I have lots of such examples of systemic preference for whites across a number of developing countries. It is baked into some former British colonies for sure. White Americans White Germans White British get special treatment in many countries when they must interact with local bureaucracies--even if they can't vote there and don't have the same rights as citizens.  Stereotypes are certainly involved--of superior white North Americans and Europeans.  Filipinos in Qatar have no "Asian privilege" that's for sure. If they are assaulted or robbed by a Qatari, they may be bundled unceremoniously out of the country.  That won't happen to an American, or Brit, Or German, or Italian.

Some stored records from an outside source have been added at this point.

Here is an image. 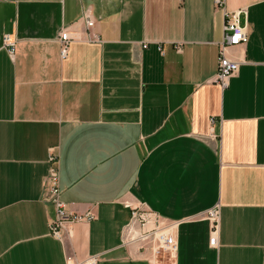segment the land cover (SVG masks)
Returning a JSON list of instances; mask_svg holds the SVG:
<instances>
[{
    "label": "crops",
    "instance_id": "crops-1",
    "mask_svg": "<svg viewBox=\"0 0 264 264\" xmlns=\"http://www.w3.org/2000/svg\"><path fill=\"white\" fill-rule=\"evenodd\" d=\"M0 0V264H150L125 246L132 208L177 222L174 264H264V0ZM77 40L65 58L67 28ZM248 41L214 82L225 13ZM215 118L214 124L211 119ZM214 135V136H212ZM59 153L61 199L94 219L54 235L43 185ZM221 206L218 247L202 215Z\"/></svg>",
    "mask_w": 264,
    "mask_h": 264
},
{
    "label": "built area",
    "instance_id": "built-area-1",
    "mask_svg": "<svg viewBox=\"0 0 264 264\" xmlns=\"http://www.w3.org/2000/svg\"><path fill=\"white\" fill-rule=\"evenodd\" d=\"M215 2L217 5L223 3L222 0H215ZM243 13H245V9L225 13L224 33L219 43L218 70L214 78V82L220 85L222 89H226L230 85L231 78L238 72L240 67L239 61L228 56V48L248 41L247 28L240 23ZM83 17L86 27L85 36L77 32H71L67 28H63L59 32L57 40L60 44V53L63 58L67 56L72 42L83 39L95 41L99 38L98 34L93 32L96 19L90 9L85 10ZM16 45L17 40L11 34H0V47L5 48L12 59L15 57ZM215 121V118L211 119L212 124ZM47 160L49 162V171L44 181L43 193L45 199L56 207V217L51 222L50 228L54 235L59 236L60 232L68 224L84 219H94L95 215L92 212L81 215L67 209L66 203L61 199L59 153L51 148ZM202 218L208 220L211 224L210 246L218 247L221 218L220 204L218 203L205 211ZM177 224L174 221H166L157 213L143 207L132 208L131 220L124 230L123 244L136 247L139 251L148 252L150 254V264H162L161 257L163 256H170L175 260L178 244L174 231ZM97 261L96 257H91L83 264H97Z\"/></svg>",
    "mask_w": 264,
    "mask_h": 264
},
{
    "label": "rangeland",
    "instance_id": "rangeland-1",
    "mask_svg": "<svg viewBox=\"0 0 264 264\" xmlns=\"http://www.w3.org/2000/svg\"><path fill=\"white\" fill-rule=\"evenodd\" d=\"M162 264H174V260L170 256L161 257Z\"/></svg>",
    "mask_w": 264,
    "mask_h": 264
}]
</instances>
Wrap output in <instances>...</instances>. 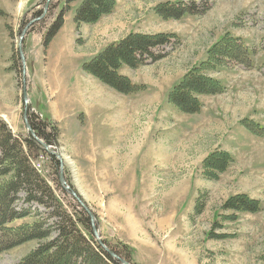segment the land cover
<instances>
[{
  "label": "rangeland",
  "instance_id": "1",
  "mask_svg": "<svg viewBox=\"0 0 264 264\" xmlns=\"http://www.w3.org/2000/svg\"><path fill=\"white\" fill-rule=\"evenodd\" d=\"M81 1L69 3L70 23L45 46L68 0H0V120L16 135H30L32 120L56 136L53 144L41 139L54 154L44 148L33 164L62 198L61 187L77 193L111 244L155 248L166 264H264V0H116L112 13L75 26L69 41ZM163 5L187 11L163 16L156 13ZM133 32L169 36L152 58L118 68L136 91H120L82 68ZM226 35L247 46L252 66L206 72L225 89L200 96L202 107L215 99L218 120L209 123L202 108L184 113L168 94ZM222 152L229 156L224 171L204 168L209 155ZM136 177L141 187L129 184ZM238 196L258 207L225 206ZM36 244L0 253V264H17Z\"/></svg>",
  "mask_w": 264,
  "mask_h": 264
},
{
  "label": "trees",
  "instance_id": "2",
  "mask_svg": "<svg viewBox=\"0 0 264 264\" xmlns=\"http://www.w3.org/2000/svg\"><path fill=\"white\" fill-rule=\"evenodd\" d=\"M66 6L59 12L56 22L44 37L45 46L56 36L65 23V15L70 7ZM116 0H82L76 9L74 23L77 30L83 24L95 23L102 16L112 13ZM156 13L178 17L187 9L159 6ZM190 9H195L193 6ZM167 16V17H169ZM168 34L130 33L118 43H112L88 62L83 64L85 71L93 74L108 85L130 92L138 89L120 75L121 65L137 67L144 57L154 55L152 48H157L169 41ZM139 59H138V58ZM247 46L235 36L226 35L216 42L208 51L205 61L193 66L182 79L174 85L168 94L169 104L174 105L184 113L194 114L201 110L200 96L218 94L225 91L224 86L217 79L206 74L218 65L235 64L251 67ZM31 122V127L39 139L53 144L57 140L55 135L45 132L44 125ZM57 132V129H55ZM43 146L33 136L15 134L6 121L0 120V253L12 250L27 242L36 241L28 254L17 264H123L120 258L130 264L133 262V249L125 244H111L104 238H95L92 219L79 202L63 187L59 191L64 198L57 194L48 180L39 172L32 161L41 156ZM218 154V152H214ZM209 158L204 164L211 170L224 171L229 165V156L225 152L220 157ZM226 157V161H225ZM52 168L57 171L60 161L51 157ZM59 187V184L58 186ZM232 197L225 205L227 208L238 209L247 207L253 211L244 200ZM241 199V198H240ZM255 202V200H253ZM22 204L37 203L45 207V212ZM251 202V203H254ZM98 219V218H97ZM100 241L113 251L112 256Z\"/></svg>",
  "mask_w": 264,
  "mask_h": 264
},
{
  "label": "crops",
  "instance_id": "3",
  "mask_svg": "<svg viewBox=\"0 0 264 264\" xmlns=\"http://www.w3.org/2000/svg\"><path fill=\"white\" fill-rule=\"evenodd\" d=\"M66 17V22H69V17L67 15H65ZM74 20V19H73ZM74 22V21H73ZM70 23V22H69ZM75 23H72V32L70 33V38L68 39L69 41L70 40H73L74 39V32H75ZM208 97L210 96H203V99H208ZM204 100H202V103L205 104V102H203ZM215 99L211 100V102L213 103L212 105H208L206 107H202V110H201V114L204 113L203 116L206 117V119L209 121V123H213V122H216V117L219 115V112L217 111V108H216V105H215ZM210 102V101H209ZM214 106V107H212ZM205 110V112H204ZM222 116V115H220ZM198 117V116H196ZM220 121H222V119H220ZM134 182H130L129 184L132 186V185H135V188L138 187V186H142L141 185V179L136 177L134 179ZM194 190H191L190 193H192ZM133 196H134V192H133ZM132 196V197H133ZM134 199V197H133ZM136 207H139L138 204L136 205ZM135 207V208H136ZM134 209V207H133ZM132 209V210H133ZM134 219L136 220V223L140 226L142 232L144 233V230H143V225L140 223V219L137 220V218L134 217ZM100 228L102 229V227L100 226ZM134 247L132 248L133 249V259H134V262H136V264H166L165 263V252L162 253V252H159V250L155 249V248H151L149 246H141L138 248V246H136L135 244H133Z\"/></svg>",
  "mask_w": 264,
  "mask_h": 264
},
{
  "label": "water",
  "instance_id": "4",
  "mask_svg": "<svg viewBox=\"0 0 264 264\" xmlns=\"http://www.w3.org/2000/svg\"><path fill=\"white\" fill-rule=\"evenodd\" d=\"M22 41H23V38L21 37L20 44H19L20 45V55H21L20 58L22 59L23 62H25V58H24L25 56H24V53H23L22 45H21ZM25 83H26V78H25V73H24V83H23L24 84V88H23V96L22 97L24 98V103H25V109H24L25 110V115H27L29 99L27 97L28 93H27V87H26ZM27 129L29 130V133H31L30 135L33 136L34 138H36L38 140V142L43 146V148L48 150L51 154H54L53 151H50V145H47L45 142H43L41 139H39V137H37L35 135L36 133L33 130V128L30 126L29 123H27ZM60 182L62 184H64V185L66 184V180H65L64 175L62 174V172H60ZM65 188L67 190H69V192L74 197V199H76L81 204V206L84 208V210L89 214V216L92 219L93 233L96 236L95 238L100 240V237H99L100 236V231H99V228H98V226L96 224V217H95L94 213L90 211V209L81 201V199H79V196L77 195V193L73 189H71L70 186H65ZM100 244H102L103 247L106 248V250H108L107 247L103 244V242L100 241ZM108 251H109V253L112 256L117 257V255L113 251H110V250H108ZM120 260H121V263H123V264H130V263L126 262L122 258H120Z\"/></svg>",
  "mask_w": 264,
  "mask_h": 264
}]
</instances>
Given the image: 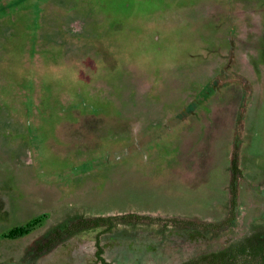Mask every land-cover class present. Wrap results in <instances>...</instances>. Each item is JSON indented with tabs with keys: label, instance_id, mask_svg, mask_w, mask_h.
<instances>
[{
	"label": "rangeland",
	"instance_id": "obj_1",
	"mask_svg": "<svg viewBox=\"0 0 264 264\" xmlns=\"http://www.w3.org/2000/svg\"><path fill=\"white\" fill-rule=\"evenodd\" d=\"M11 1L6 0V3ZM88 1L84 5V0H68L63 7L58 2L45 1L42 10L48 14L43 16L44 23L39 22L38 8L32 3L20 0L18 6L9 5L13 10L25 11L9 21L11 35H0V53H4V60L0 61V79L3 75L10 78L3 81L9 83L5 101L10 104L14 97L22 94V86L34 89L35 82L40 85L43 82V88L42 85L40 88L43 90L37 105L31 102L29 107L26 103L27 111L35 108L31 113L37 115L40 122L31 124L30 129L28 125L25 127L28 146L23 141L26 137H22L25 132L21 130L22 122H14L13 118L10 122L9 119L0 122L15 132L12 139L10 129L8 138L0 136V264L8 260L15 262L12 264H102L95 253L99 230L83 231L56 247L37 250L51 226L74 216L137 212L163 219V222L154 219L156 223H153L147 217L134 228L120 225L116 230L102 233L104 255L114 264H175L223 249L254 225H264V59H256L261 68L254 76L250 74L256 67L248 61L252 55L261 52L253 47L263 46L255 38L246 37L255 34L254 29L242 26L235 37L230 36V39L237 38L238 57L234 65L247 75L246 78L254 79L251 83L245 81V77L243 81L240 77L237 80L247 82L245 85H252V88L230 90L221 101L204 102L201 105L203 111L199 108L188 122L182 120L178 124L179 117L166 125H157L153 131L156 136L150 139L152 141L148 140L150 144L141 147L142 151H135V164H132L125 157L114 160L105 151L115 144L113 150L118 148L124 137L134 133L136 136L148 122L162 120L168 107L185 105L186 88L180 90L181 84L196 80L206 83L209 76L227 62L228 44L224 45L219 57L195 60L193 56L201 53L203 43L207 50H216L213 42L221 39L224 33L227 39L229 28L225 31L214 26L209 7L212 0H103L104 11L110 18L100 21L99 31H96L98 35L101 28L102 34L106 32L103 42L107 48L99 53L69 40L62 41L64 36L75 37L68 30L69 23L77 30L74 33L87 32V24L81 16L96 4V0ZM11 4L16 3L12 1ZM94 14L89 12L84 16L99 22L91 18ZM51 20L53 32L47 31L46 36L55 38L54 48L63 50L67 58H62L63 53H60L61 58L56 59L42 77L41 56L54 51L48 50L42 41L41 33L46 29L41 31V27ZM61 25L64 30L59 29ZM36 36L40 37V42ZM85 41L90 44V38ZM27 42L31 44L30 50ZM36 43L42 46L39 48ZM15 64L27 67L28 73ZM87 69L91 78L89 85L81 77ZM17 74H30L31 77L13 81L12 77ZM152 83L155 89L148 93ZM190 84L187 83V90L195 92ZM90 87L98 93L93 94ZM67 88L72 89V94L65 93ZM0 90L5 92L2 87ZM218 95L222 96L221 93ZM78 98H84L88 104L91 98L100 101L105 137L100 132L96 146L87 145L70 155L76 163L101 156L96 160L98 171L93 169L81 175L66 173L49 182L52 177L48 173L42 174L43 169L40 170L41 177L37 175L33 159L37 158V162L41 161L47 169L54 166L57 158L65 157L57 154L62 149L57 151L60 142H52L45 135L54 128L52 125L56 124L57 117L66 116L62 104L75 103ZM41 100L47 101L41 103ZM155 107V113L146 114ZM7 108L0 107V116H4ZM237 112L244 115L239 129L243 140L240 166L245 177L255 185L253 188L240 178L235 223L226 225L218 235L214 231L194 230L179 221L173 225L176 221L170 215H186L189 218L184 219L191 221H200L199 218L191 219L199 216L205 222H222L228 218L230 210L225 197L231 164L229 141L233 139ZM112 120L114 123L109 126L107 123ZM33 132L42 137L37 138ZM138 137L135 141L141 144L143 139ZM17 140L21 142L23 154ZM30 149L34 151L33 159ZM68 160L65 158L57 163L65 167ZM77 170H80L79 166L74 169ZM40 214H46L44 227L18 241L2 237L9 227Z\"/></svg>",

I can't buy land in Qatar either, but that doesn't establish some Arab or Qatari "privilege" if you understand how the term is used here. Doesn't mean the legacy of colonialism doesn't continue to more favorably balance my relation to the state and private institutions than that of browner foreign residents.

If you are murdered in the Philippines, will it be a bigger deal (press coverage, embassy attention) than if a Filipino is murdered there, or in the US?  What are your thoughts on that?

1. That's a money thing. They know you have it. Many of the others probably don't.
2. That was nice of her, but did the group decide as a whole? or did she simply pick you? Maybe you are tall and she thought you'd be more comfortable? that's a myriad of reasons that might not be just cause you are white.

Oh yes, developing countries, they look to whites as having money that's all. That's why we pay more sometimes, they know they can ask for more money and we have it, a local will argue over a penny.

But, who holds the majority of the positions of power in those Asian Countries? Whites or Asians?